Unnamed: 0,group,landing_page,date,user_id
23,control,old_page,2017-01-02,2859
24,control,old_page,2017-01-03,6590
25,control,old_page,2017-01-04,6578
26,control,old_page,2017-01-05,6427
27,control,old_page,2017-01-06,6606
28,control,old_page,2017-01-07,6604
29,control,old_page,2017-01-08,6687
30,control,old_page,2017-01-09,6628
31,control,old_page,2017-01-10,6654
32,control,old_page,2017-01-11,6688


# 6. Statistical Testing

1. Calculate the statistics

2. Calculate the significance P value of the statistic

3. Compare the P value of the statistic with the significance level of α to make a decision

 

In [18]:
df = data[data.date=='2017-01-03'].groupby(["group","landing_page"],as_index=False)["converted"].mean()
df

Unnamed: 0,group,landing_page,converted
0,control,new_page,0.106383
1,control,old_page,0.113809
2,treatment,new_page,0.113781
3,treatment,old_page,0.097826


In [19]:
# We only need the proportion of old pages in the control group and new pages in the treatment group
statistic_t = df.converted[2] - df.converted[1]

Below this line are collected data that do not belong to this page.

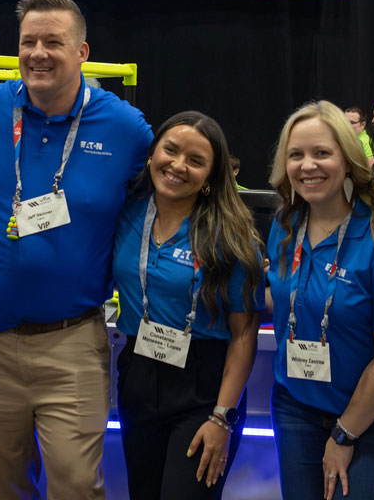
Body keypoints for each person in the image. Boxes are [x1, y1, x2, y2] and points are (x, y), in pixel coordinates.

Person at [0, 0, 152, 498]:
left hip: (71, 342)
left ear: (82, 52)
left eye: (53, 42)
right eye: (28, 42)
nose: (37, 53)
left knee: (76, 485)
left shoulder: (125, 128)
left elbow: (164, 198)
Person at [265, 101, 374, 500]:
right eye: (296, 155)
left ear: (348, 161)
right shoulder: (285, 225)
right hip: (296, 405)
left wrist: (344, 434)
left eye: (322, 153)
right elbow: (284, 299)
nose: (307, 165)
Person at [112, 111, 264, 498]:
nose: (178, 166)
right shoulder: (126, 212)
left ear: (211, 176)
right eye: (171, 150)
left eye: (196, 161)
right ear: (152, 154)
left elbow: (244, 335)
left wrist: (222, 417)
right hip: (139, 375)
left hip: (205, 388)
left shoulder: (231, 236)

to calculate$$ \sigma = \sqrt {\frac{p_A (1-p_A)}{n_A}+\frac{p_B (1-p_B)}{n_B}} $$

In [20]:
# calculate the size in order to find the variance
n1 = data[data.date=='2017-01-03'].converted[(data.group=="control") & (data.landing_page=="old_page")].size
n2 = data[data.date=='2017-01-03'].converted[(data.group=="treatment") & (data.landing_page=="new_page")].size
print(n1,n2)

6590 6618


In [21]:
sigma  = np.sqrt(df.converted[2] * (1-df.converted[2])/n2  + df.converted[1] * (1-df.converted[1])/n1 )
sigma

0.005526379176809786

H0 decides the rejection region, <= means the rejection region is on the right side, so, using stats.norm.cdf. We only can find the cumulative probability on the left side, we need to use 1-

H0: treatment_p- control_p <=0

In [22]:
statistic_p = 1-stats.norm.cdf(statistic_t,0,sigma)
statistic_p

0.5020359187180234

In [23]:
if(statistic_p > alpha):
    print("p-value > α, treatment group CTR <= control group")
else:
    print("p-value < α, treatment group CTR > control group")

p-value > α, treatment group CTR <= control group


# Conclusion
The p-value is 0.502 and it failed to reject the null hypothesis, which means the treatment group's CTR was less or equal to the control group's CTR. Thus, the e-commerce company should not implement the new page.